We're All Sailors (Spanish: Todos somos marineros) is a 2018 Peruvian-Dominican drama film written and directed by Miguel Angel Moulet in his directorial debut. It stars Andrey Sladkov and Ravil Sadreev.

Synopsis 
Three Russian sailors have found themselves stranded aboard a fishing trawler off the coast of Chimbote, a port city in Peru. The ship's owner's company has gone bankrupt, and the crew has abandoned the vessel, leaving Krystof, his younger brother, and the skipper without the resources to return home. The three men have been surviving as best they can by commuting between the ship and the port for their daily necessities, while awaiting their next course of action

Cast 
The actors participating in this film are:

 Andrey Sladkov as Tolya
 Ravil Sadreev as Vitya
 Julia Thays as Sonia
 Gonzalo Vargas Vilela as Tito
 Julia Thays
 Gonzalo Alejandro Vargas
 Beto Benites

Production

Financing 
In 2015, the film won the 2015 Production Contest Award from the Ministry of Culture (DAFO) and the 2016 Ibermedia-Co-Production Program Award, which provided them with enough budget to start filming the film.

(TASK REQUIREMENTS) Quote the passage on the film We're All Sailors between "Andrey Sladkov as" and "filming the film.", inclusive. Rely only on the text about the film We're All Sailors.

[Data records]

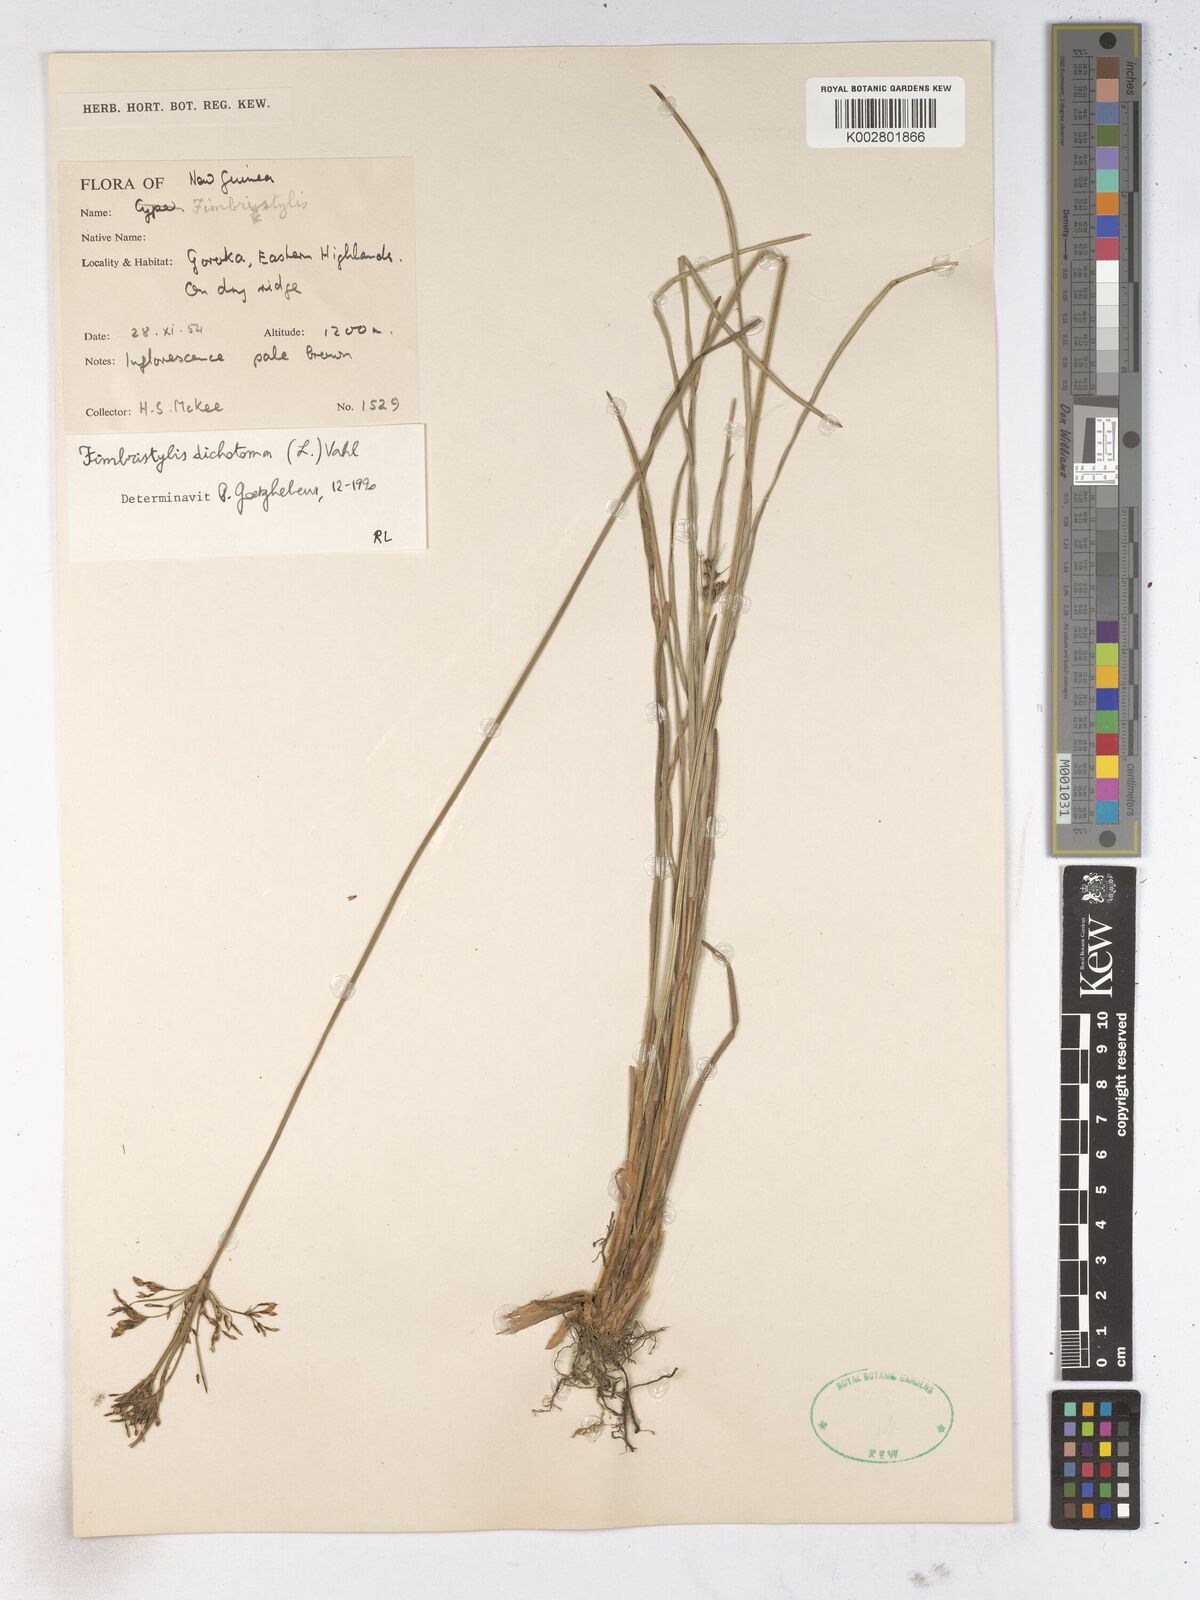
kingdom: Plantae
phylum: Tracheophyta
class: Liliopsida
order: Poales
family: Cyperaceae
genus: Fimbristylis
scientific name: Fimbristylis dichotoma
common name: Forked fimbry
* * *
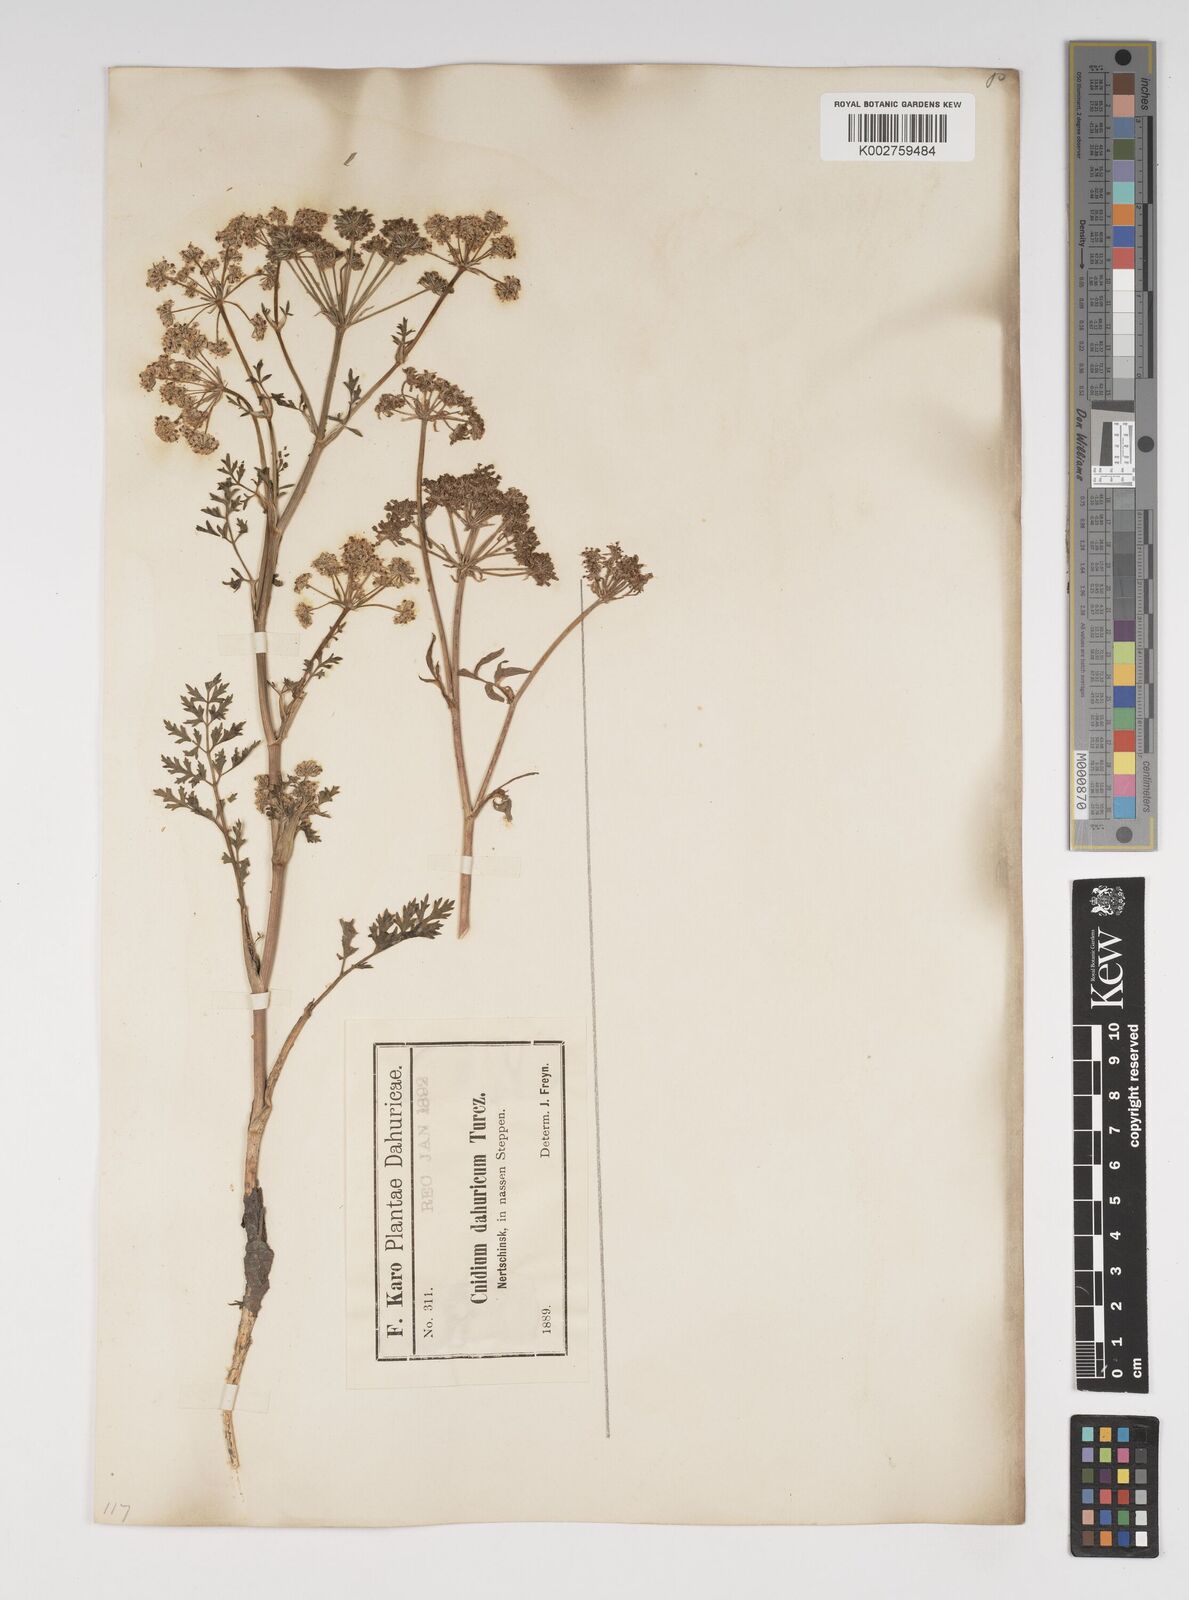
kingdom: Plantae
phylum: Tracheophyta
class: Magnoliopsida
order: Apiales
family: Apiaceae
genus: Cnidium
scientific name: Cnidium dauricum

(ANSWER TO THE TASK)
Andrey Sladkov as Tolya
 Ravil Sadreev as Vitya
 Julia Thays as Sonia
 Gonzalo Vargas Vilela as Tito
 Julia Thays
 Gonzalo Alejandro Vargas
 Beto Benites

Production

Financing 
In 2015, the film won the 2015 Production Contest Award from the Ministry of Culture (DAFO) and the 2016 Ibermedia-Co-Production Program Award, which provided them with enough budget to start filming the film.